WHAT YOU ARE ASKED TO DO -
Please reproduce all of the material below, line for line, with every character left unchanged.

Element and region data -
• • • •

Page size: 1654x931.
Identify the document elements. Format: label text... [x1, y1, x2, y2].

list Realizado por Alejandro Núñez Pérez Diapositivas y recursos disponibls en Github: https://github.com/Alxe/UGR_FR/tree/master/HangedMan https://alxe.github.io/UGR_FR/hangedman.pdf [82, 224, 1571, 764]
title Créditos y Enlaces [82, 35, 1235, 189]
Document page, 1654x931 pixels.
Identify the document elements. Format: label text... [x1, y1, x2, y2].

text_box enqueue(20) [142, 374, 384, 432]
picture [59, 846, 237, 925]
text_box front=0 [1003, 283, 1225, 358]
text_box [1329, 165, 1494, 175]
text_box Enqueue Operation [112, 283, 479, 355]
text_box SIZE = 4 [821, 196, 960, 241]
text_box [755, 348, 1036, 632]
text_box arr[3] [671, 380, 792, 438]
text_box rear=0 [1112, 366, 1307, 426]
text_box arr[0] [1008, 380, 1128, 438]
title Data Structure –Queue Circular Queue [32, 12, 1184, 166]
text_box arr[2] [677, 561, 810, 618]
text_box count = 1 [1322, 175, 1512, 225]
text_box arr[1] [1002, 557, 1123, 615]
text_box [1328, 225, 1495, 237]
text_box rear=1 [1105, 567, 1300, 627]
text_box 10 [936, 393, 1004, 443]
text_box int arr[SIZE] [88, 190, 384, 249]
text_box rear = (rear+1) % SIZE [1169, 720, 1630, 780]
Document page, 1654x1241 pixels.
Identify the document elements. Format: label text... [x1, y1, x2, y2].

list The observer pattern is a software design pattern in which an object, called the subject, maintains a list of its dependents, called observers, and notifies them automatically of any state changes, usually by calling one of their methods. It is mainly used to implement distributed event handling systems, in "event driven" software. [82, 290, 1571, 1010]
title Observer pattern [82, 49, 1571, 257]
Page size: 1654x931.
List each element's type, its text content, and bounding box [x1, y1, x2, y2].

• • • •

RESULT OF THE TASK -
Page size: 1654x931.
Identify the document elements. Format: label text... [x1, y1, x2, y2].

list Realizado por Alejandro Núñez Pérez Diapositivas y recursos disponibls en Github: https://github.com/Alxe/UGR_FR/tree/master/HangedMan https://alxe.github.io/UGR_FR/hangedman.pdf [82, 224, 1571, 764]
title Créditos y Enlaces [82, 35, 1235, 189]
Document page, 1654x931 pixels.
Identify the document elements. Format: label text... [x1, y1, x2, y2].

text_box enqueue(20) [142, 374, 384, 432]
picture [59, 846, 237, 925]
text_box front=0 [1003, 283, 1225, 358]
text_box [1329, 165, 1494, 175]
text_box Enqueue Operation [112, 283, 479, 355]
text_box SIZE = 4 [821, 196, 960, 241]
text_box [755, 348, 1036, 632]
text_box arr[3] [671, 380, 792, 438]
text_box rear=0 [1112, 366, 1307, 426]
text_box arr[0] [1008, 380, 1128, 438]
title Data Structure –Queue Circular Queue [32, 12, 1184, 166]
text_box arr[2] [677, 561, 810, 618]
text_box count = 1 [1322, 175, 1512, 225]
text_box arr[1] [1002, 557, 1123, 615]
text_box [1328, 225, 1495, 237]
text_box rear=1 [1105, 567, 1300, 627]
text_box 10 [936, 393, 1004, 443]
text_box int arr[SIZE] [88, 190, 384, 249]
text_box rear = (rear+1) % SIZE [1169, 720, 1630, 780]
Document page, 1654x1241 pixels.
Identify the document elements. Format: label text... [x1, y1, x2, y2].

list The observer pattern is a software design pattern in which an object, called the subject, maintains a list of its dependents, called observers, and notifies them automatically of any state changes, usually by calling one of their methods. It is mainly used to implement distributed event handling systems, in "event driven" software. [82, 290, 1571, 1010]
title Observer pattern [82, 49, 1571, 257]
Page size: 1654x931.
List each element's type, its text content, and bounding box [x1, y1, x2, y2].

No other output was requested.